THE TASK:
All lines from the one containing "X186900Y485280D02*" down to the one containing "X420000D02*", both ends included, are to be given again exactly; omit the rest of the listing below.

*** MATERIAL PROVIDED ***

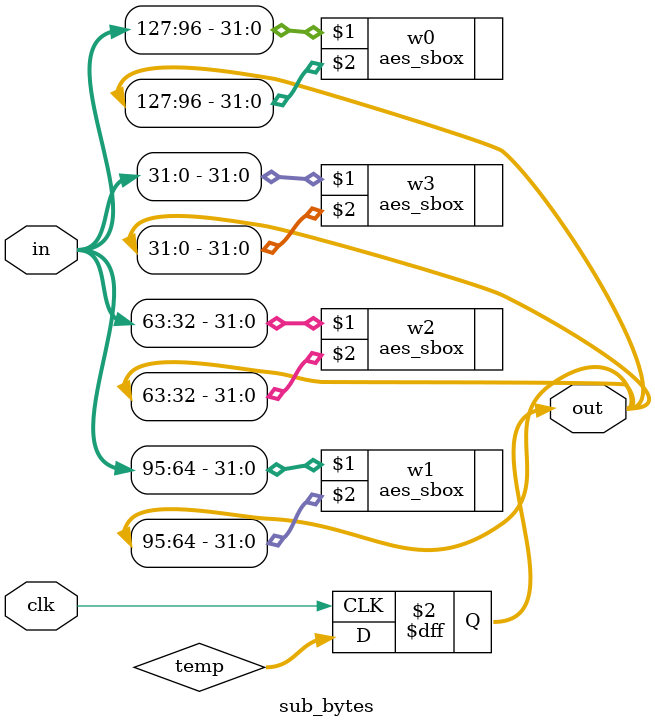
<source format=v>
module sub_bytes (clk, in, out);
input clk;
input [127:0] in;
output reg [127:0] out;

wire [127:0] temp;

aes_sbox w0(in[127-:32], out[127-:32]);
aes_sbox w1(in[95-:32], out[95-:32]);
aes_sbox w2(in[63-:32], out[63-:32]);
aes_sbox w3(in[31-:32], out[31-:32]);

always @(posedge clk) begin
    out <= temp;
end
endmodule
</source>
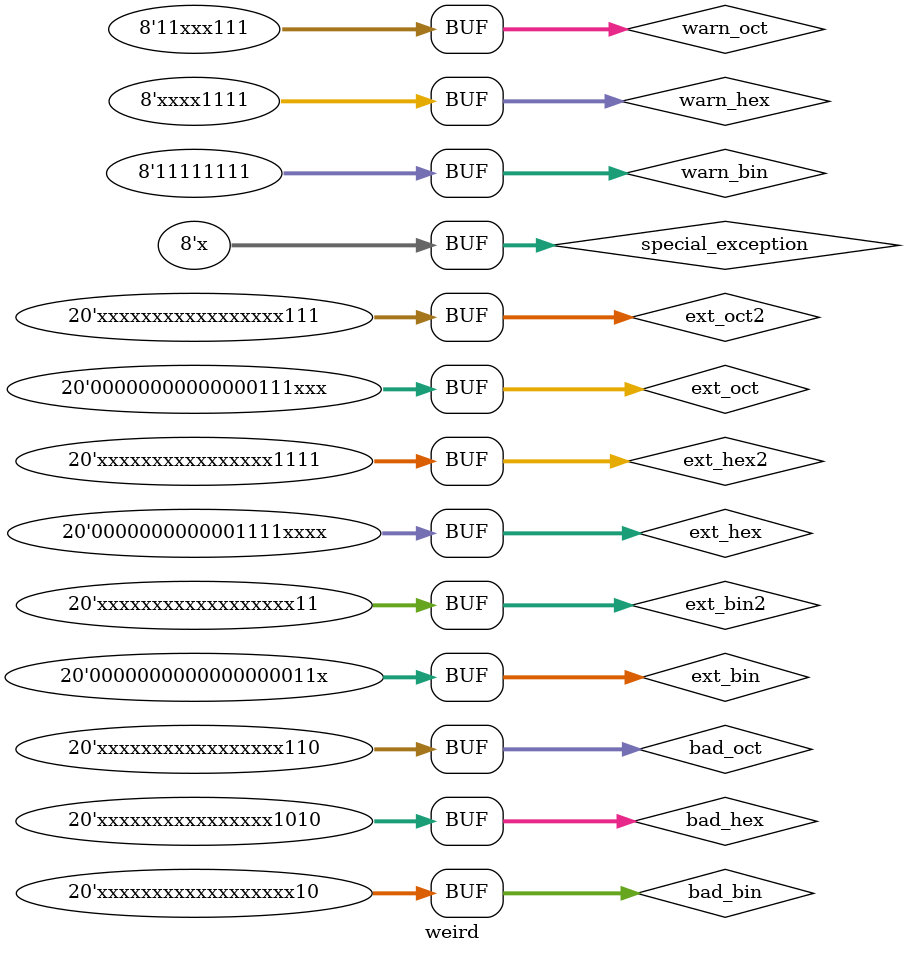
<source format=sv>
module top ;

  wire [7:0] warn_hex = 8'h FFF;
  wire [7:0] warn_oct = 8'o 7777;
  wire [7:0] warn_bin = 8'b 1111_1111_1111;
  wire [7:0] warn_dec = 8'd 1234567890;

  wire [7:0] normal_hex = 8'hFF;
  wire [7:0] normal_oct = 8'o177;
  wire [7:0] normal_bin = 8'b1111_1111;
  wire [7:0] normal_dec = 8'd255;

  wire [31:0] warn_unsized1 = 18446744073709551616;   // 2^64
  wire [31:0] warn_unsized2 = 2147483648;             // 2^31
  wire [31:0] normal_unsized1 = 2147483647;           // 2^31 - 1
  wire [31:0] normal_unsized2 = 9876;

  wire [8:0]  normal_hex2 = 9'h 1FF;
  wire [8:0]  warn_hex2   = 9'h 3FF;

endmodule

module weird ;

  // Some truncations
  wire [7:0] warn_hex  = 8'h FXF;
  wire [7:0] warn_oct = 8'o 77X7;
  wire [7:0] warn_bin = 8'b 111X_1111_1111;

  // Special exception: we allow X digits when they're all X without any warnings.
  wire [7:0] special_exception = 8'h XXX;

  // Extensions.  Shouldn't warn about these.
  wire [19:0] ext_hex = 20'h FX;
  wire [19:0] ext_oct = 20'o 7X;
  wire [19:0] ext_bin = 20'b 11X;

  // Extensions with leading X/Z bits.  Don't need to warn about these because they
  // are sized.
  wire [19:0] ext_hex2 = 20'h XF;
  wire [19:0] ext_oct2 = 20'o X7;
  wire [19:0] ext_bin2 = 20'b X11;

  // Unsized extensions with leading X/Z bits.  Want to warn about these.
  wire [19:0] bad_hex = 'h XA;
  wire [19:0] bad_oct = 'o X6;
  wire [19:0] bad_bin = 'b X10;

endmodule

</source>
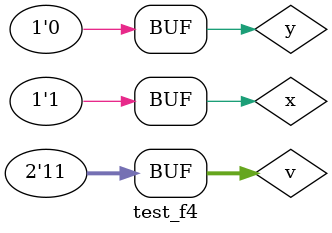
<source format=v>
module f4 (output s, input a , input b, input [1:0] key); 
wire temp0, temp1, temp2, temp3,temp4, temp5, temp6, temp7, temp8;
wire [1:0] keytemp;
//-----Entradas-------
or OR1(temp0, a, b);
xor XOR1(temp1,a, b);
//--multiplexador
not NOT1(keytemp[0], key[1]);
not NOT2(keytemp[1], key[0]);
and AND1(temp3, temp0, keytemp[0]);
and AND2(temp4, temp1, key[0]);
or OR2(temp5, temp3, temp4);
//-----negação----
not NOT3( temp6,temp5);
//--------------------------------
and AND1(temp7, temp5, keytemp[1]);
and AND2(temp8, temp6, key[1]);
or OR3(s, temp7, temp8);

endmodule // f4 
module test_f4; 
// ------------------------- definir dados 
reg x; 
reg y;
reg [1:0]v; 
wire  z;
f4 Teste (z, x, y, v);
 
// ------------------------- parte principal 
initial begin 
$display("Exemplo0034 - Miguel Sousa  - 463985"); 
$display("Test LU's module");  
x = 1; y = 0; v=2'b00; 
// projetar testes do modulo 
#1 $display("x or y = ",z);
v=2'b01;
#1 $display("x nor y = ",z);
v=2'b10;
#1 $display("x xor y = ",z);
v=2'b11;
#1 $display("x xnor y = ",z);
end 
endmodule
</source>
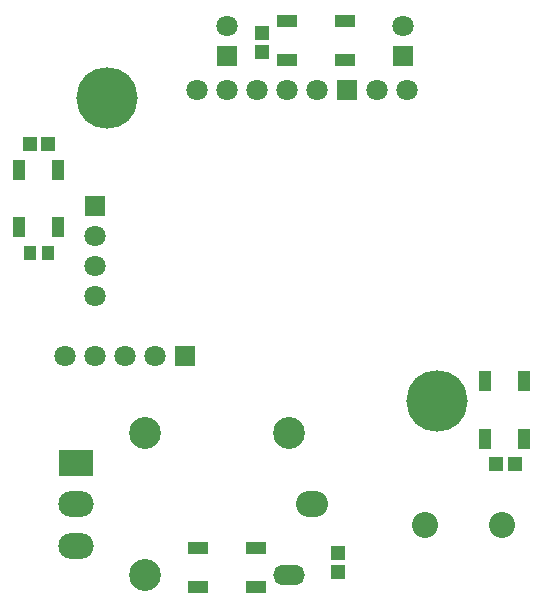
<source format=gbs>
G04 Layer_Color=16711935*
%FSLAX44Y44*%
%MOMM*%
G71*
G01*
G75*
%ADD52R,1.1532X1.1532*%
%ADD57R,1.0032X1.1532*%
%ADD59R,1.1532X1.1532*%
%ADD68C,1.8032*%
%ADD69R,1.8032X1.8032*%
%ADD70R,1.8032X1.8032*%
%ADD71C,5.2032*%
%ADD72O,2.7032X2.2032*%
%ADD73C,2.7032*%
%ADD74O,2.7032X1.7032*%
%ADD75R,3.0032X2.2032*%
%ADD76O,3.0032X2.2032*%
%ADD77C,2.2032*%
%ADD78R,1.7032X1.1032*%
%ADD79R,1.1032X1.7032*%
D52*
X217000Y463000D02*
D03*
Y479000D02*
D03*
X281000Y39000D02*
D03*
Y23000D02*
D03*
D57*
X20000Y293000D02*
D03*
X36000D02*
D03*
D59*
X20000Y385000D02*
D03*
X36000D02*
D03*
X431000Y114000D02*
D03*
X415000D02*
D03*
D68*
X186900Y485280D02*
D03*
X336000D02*
D03*
X75000Y256610D02*
D03*
Y282010D02*
D03*
Y307410D02*
D03*
X161500Y430600D02*
D03*
X339300D02*
D03*
X313900D02*
D03*
X212300D02*
D03*
X186900D02*
D03*
X237700D02*
D03*
X263100D02*
D03*
X49600Y205810D02*
D03*
X75000D02*
D03*
X100400D02*
D03*
X125800D02*
D03*
D69*
X186900Y459880D02*
D03*
X336000D02*
D03*
D70*
X75000Y332810D02*
D03*
X288500Y430600D02*
D03*
X151200Y205810D02*
D03*
D71*
X85160Y424250D02*
D03*
X364560Y167710D02*
D03*
D72*
X259500Y80000D02*
D03*
D73*
X117500Y20000D02*
D03*
X239500Y140000D02*
D03*
X117500Y140000D02*
D03*
D74*
X239500Y20000D02*
D03*
D75*
X59000Y115000D02*
D03*
D76*
Y80000D02*
D03*
Y45000D02*
D03*
D77*
X355000Y62500D02*
D03*
X420000D02*
D03*
D78*
X238015Y488990D02*
D03*
Y455990D02*
D03*
X287015D02*
D03*
Y488990D02*
D03*
X211500Y10000D02*
D03*
Y43000D02*
D03*
X162500D02*
D03*
Y10000D02*
D03*
D79*
X11450Y363435D02*
D03*
X44450D02*
D03*
Y314435D02*
D03*
X11450D02*
D03*
X438500Y184150D02*
D03*
X405500D02*
D03*
Y135150D02*
D03*
X438500D02*
D03*
M02*

</source>
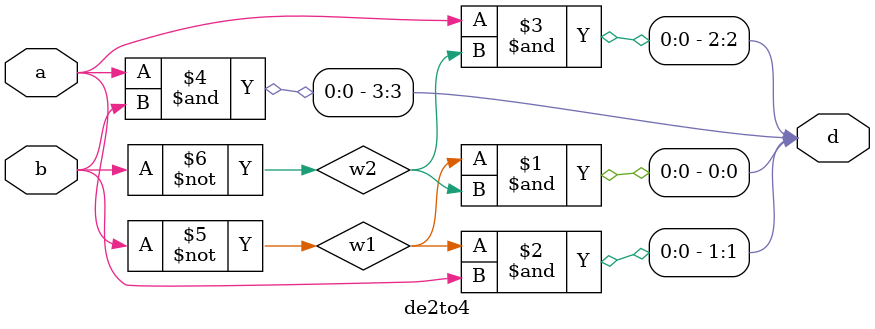
<source format=v>
module de2to4_test;
reg a,b;
wire [0:3] d;
de2to4 aa(.a(a),.b(b),.d(d));
initial begin
  #0 a=0; b=0;
  #10 a=0; b=1;
  #10 a=1;b=0;
  #10 a=1;b=1;
end
initial begin
    $display("2:4 Decoder (Structural) -- HEM -- 2020503007");
  $monitor("A = %b,B = %b, Out: D[0]=%b, D[1]=%b, D[2]=%b, D[3]=%b",a,b,d[0],d[1],d[2],d[3]);
end
endmodule

module de2to4(a,b,d);
input a,b;
output [0:3] d;
wire w1,w2;
not n1(w1,a);
not n2(w2,b);
and a1(d[0],w1,w2);
and a2(d[1],w1,b);
and a3(d[2],a,w2);
and a4(d[3],a,b);
endmodule
</source>
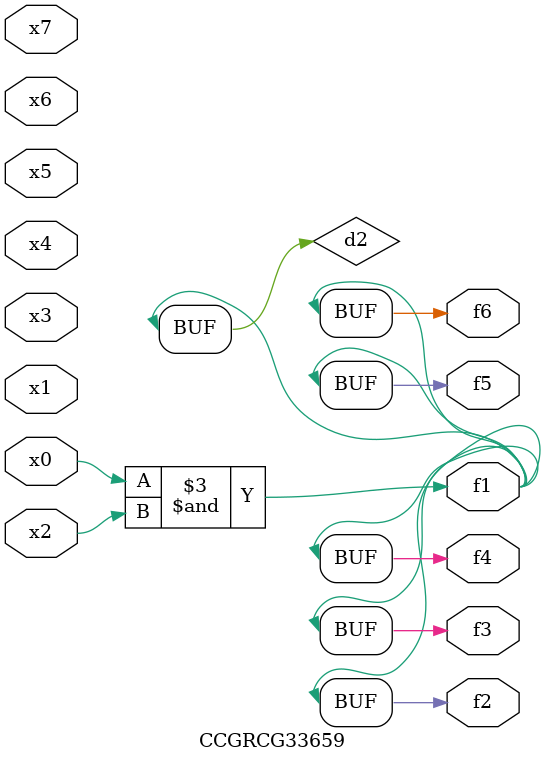
<source format=v>
module CCGRCG33659(
	input x0, x1, x2, x3, x4, x5, x6, x7,
	output f1, f2, f3, f4, f5, f6
);

	wire d1, d2;

	nor (d1, x3, x6);
	and (d2, x0, x2);
	assign f1 = d2;
	assign f2 = d2;
	assign f3 = d2;
	assign f4 = d2;
	assign f5 = d2;
	assign f6 = d2;
endmodule

</source>
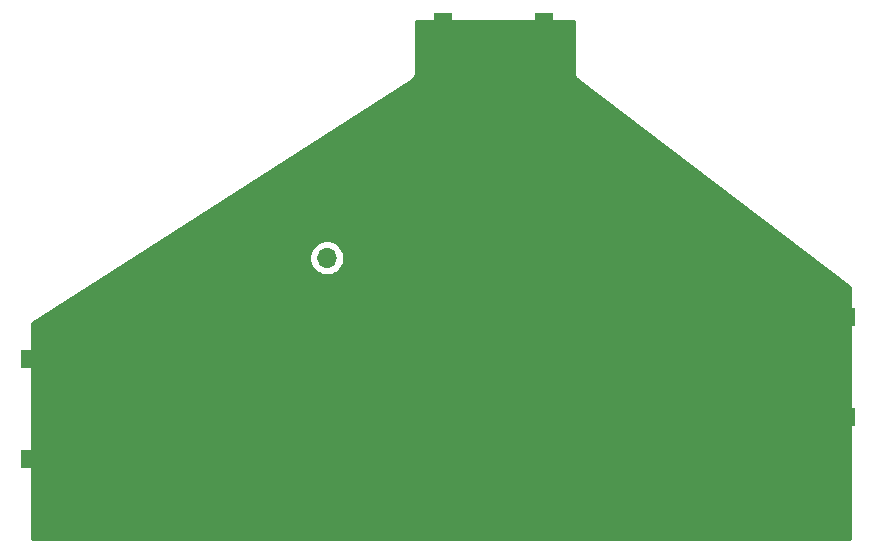
<source format=gbr>
G04 #@! TF.GenerationSoftware,KiCad,Pcbnew,(5.1.5)-3*
G04 #@! TF.CreationDate,2020-02-16T14:45:20-08:00*
G04 #@! TF.ProjectId,Down_Mixer_Rev2,446f776e-5f4d-4697-9865-725f52657632,rev?*
G04 #@! TF.SameCoordinates,Original*
G04 #@! TF.FileFunction,Copper,L2,Bot*
G04 #@! TF.FilePolarity,Positive*
%FSLAX46Y46*%
G04 Gerber Fmt 4.6, Leading zero omitted, Abs format (unit mm)*
G04 Created by KiCad (PCBNEW (5.1.5)-3) date 2020-02-16 14:45:20*
%MOMM*%
%LPD*%
G04 APERTURE LIST*
%ADD10R,1.700000X1.700000*%
%ADD11O,1.700000X1.700000*%
%ADD12R,5.080000X1.500000*%
%ADD13R,1.500000X5.080000*%
%ADD14C,0.800000*%
%ADD15C,0.254000*%
G04 APERTURE END LIST*
D10*
X109474000Y-72034400D03*
D11*
X112014000Y-72034400D03*
D12*
X88646000Y-80586000D03*
X88646000Y-89086000D03*
X154178000Y-77030000D03*
X154178000Y-85530000D03*
D13*
X130386400Y-53848000D03*
X121886400Y-53848000D03*
D14*
X136906000Y-70612000D03*
X103632000Y-77978000D03*
D15*
G36*
X132944001Y-56335237D02*
G01*
X132942056Y-56347324D01*
X132944001Y-56400145D01*
X132944001Y-56420419D01*
X132945193Y-56432525D01*
X132946840Y-56477244D01*
X132951552Y-56497086D01*
X132953551Y-56517383D01*
X132966540Y-56560201D01*
X132976878Y-56603735D01*
X132985371Y-56622279D01*
X132991291Y-56641793D01*
X133012381Y-56681250D01*
X133031015Y-56721934D01*
X133042962Y-56738464D01*
X133052576Y-56756450D01*
X133080959Y-56791034D01*
X133107172Y-56827302D01*
X133122117Y-56841186D01*
X133135053Y-56856948D01*
X133169637Y-56885331D01*
X133178556Y-56893616D01*
X133194703Y-56905902D01*
X133235551Y-56939425D01*
X133246344Y-56945194D01*
X156312000Y-74495150D01*
X156312001Y-95860000D01*
X87020000Y-95860000D01*
X87020000Y-77577005D01*
X95900179Y-71888140D01*
X110529000Y-71888140D01*
X110529000Y-72180660D01*
X110586068Y-72467558D01*
X110698010Y-72737811D01*
X110860525Y-72981032D01*
X111067368Y-73187875D01*
X111310589Y-73350390D01*
X111580842Y-73462332D01*
X111867740Y-73519400D01*
X112160260Y-73519400D01*
X112447158Y-73462332D01*
X112717411Y-73350390D01*
X112960632Y-73187875D01*
X113167475Y-72981032D01*
X113329990Y-72737811D01*
X113441932Y-72467558D01*
X113499000Y-72180660D01*
X113499000Y-71888140D01*
X113441932Y-71601242D01*
X113329990Y-71330989D01*
X113167475Y-71087768D01*
X112960632Y-70880925D01*
X112717411Y-70718410D01*
X112447158Y-70606468D01*
X112160260Y-70549400D01*
X111867740Y-70549400D01*
X111580842Y-70606468D01*
X111310589Y-70718410D01*
X111067368Y-70880925D01*
X110860525Y-71087768D01*
X110698010Y-71330989D01*
X110586068Y-71601242D01*
X110529000Y-71888140D01*
X95900179Y-71888140D01*
X119206101Y-56957784D01*
X119240449Y-56939425D01*
X119285758Y-56902241D01*
X119331814Y-56865908D01*
X119335985Y-56861021D01*
X119340948Y-56856948D01*
X119378150Y-56811618D01*
X119416214Y-56767019D01*
X119419349Y-56761417D01*
X119423425Y-56756450D01*
X119451071Y-56704728D01*
X119479700Y-56653566D01*
X119481683Y-56647457D01*
X119484710Y-56641793D01*
X119501738Y-56585660D01*
X119519832Y-56529907D01*
X119520584Y-56523534D01*
X119522450Y-56517383D01*
X119528201Y-56458989D01*
X119535069Y-56400794D01*
X119532000Y-56361970D01*
X119532000Y-51968000D01*
X132944000Y-51968000D01*
X132944001Y-56335237D01*
G37*
X132944001Y-56335237D02*
X132942056Y-56347324D01*
X132944001Y-56400145D01*
X132944001Y-56420419D01*
X132945193Y-56432525D01*
X132946840Y-56477244D01*
X132951552Y-56497086D01*
X132953551Y-56517383D01*
X132966540Y-56560201D01*
X132976878Y-56603735D01*
X132985371Y-56622279D01*
X132991291Y-56641793D01*
X133012381Y-56681250D01*
X133031015Y-56721934D01*
X133042962Y-56738464D01*
X133052576Y-56756450D01*
X133080959Y-56791034D01*
X133107172Y-56827302D01*
X133122117Y-56841186D01*
X133135053Y-56856948D01*
X133169637Y-56885331D01*
X133178556Y-56893616D01*
X133194703Y-56905902D01*
X133235551Y-56939425D01*
X133246344Y-56945194D01*
X156312000Y-74495150D01*
X156312001Y-95860000D01*
X87020000Y-95860000D01*
X87020000Y-77577005D01*
X95900179Y-71888140D01*
X110529000Y-71888140D01*
X110529000Y-72180660D01*
X110586068Y-72467558D01*
X110698010Y-72737811D01*
X110860525Y-72981032D01*
X111067368Y-73187875D01*
X111310589Y-73350390D01*
X111580842Y-73462332D01*
X111867740Y-73519400D01*
X112160260Y-73519400D01*
X112447158Y-73462332D01*
X112717411Y-73350390D01*
X112960632Y-73187875D01*
X113167475Y-72981032D01*
X113329990Y-72737811D01*
X113441932Y-72467558D01*
X113499000Y-72180660D01*
X113499000Y-71888140D01*
X113441932Y-71601242D01*
X113329990Y-71330989D01*
X113167475Y-71087768D01*
X112960632Y-70880925D01*
X112717411Y-70718410D01*
X112447158Y-70606468D01*
X112160260Y-70549400D01*
X111867740Y-70549400D01*
X111580842Y-70606468D01*
X111310589Y-70718410D01*
X111067368Y-70880925D01*
X110860525Y-71087768D01*
X110698010Y-71330989D01*
X110586068Y-71601242D01*
X110529000Y-71888140D01*
X95900179Y-71888140D01*
X119206101Y-56957784D01*
X119240449Y-56939425D01*
X119285758Y-56902241D01*
X119331814Y-56865908D01*
X119335985Y-56861021D01*
X119340948Y-56856948D01*
X119378150Y-56811618D01*
X119416214Y-56767019D01*
X119419349Y-56761417D01*
X119423425Y-56756450D01*
X119451071Y-56704728D01*
X119479700Y-56653566D01*
X119481683Y-56647457D01*
X119484710Y-56641793D01*
X119501738Y-56585660D01*
X119519832Y-56529907D01*
X119520584Y-56523534D01*
X119522450Y-56517383D01*
X119528201Y-56458989D01*
X119535069Y-56400794D01*
X119532000Y-56361970D01*
X119532000Y-51968000D01*
X132944000Y-51968000D01*
X132944001Y-56335237D01*
M02*

</source>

***

ANSWER TO THIS EXERCISE:
X186900Y485280D02*
D03*
X336000D02*
D03*
X75000Y256610D02*
D03*
Y282010D02*
D03*
Y307410D02*
D03*
X161500Y430600D02*
D03*
X339300D02*
D03*
X313900D02*
D03*
X212300D02*
D03*
X186900D02*
D03*
X237700D02*
D03*
X263100D02*
D03*
X49600Y205810D02*
D03*
X75000D02*
D03*
X100400D02*
D03*
X125800D02*
D03*
D69*
X186900Y459880D02*
D03*
X336000D02*
D03*
D70*
X75000Y332810D02*
D03*
X288500Y430600D02*
D03*
X151200Y205810D02*
D03*
D71*
X85160Y424250D02*
D03*
X364560Y167710D02*
D03*
D72*
X259500Y80000D02*
D03*
D73*
X117500Y20000D02*
D03*
X239500Y140000D02*
D03*
X117500Y140000D02*
D03*
D74*
X239500Y20000D02*
D03*
D75*
X59000Y115000D02*
D03*
D76*
Y80000D02*
D03*
Y45000D02*
D03*
D77*
X355000Y62500D02*
D03*
X420000D02*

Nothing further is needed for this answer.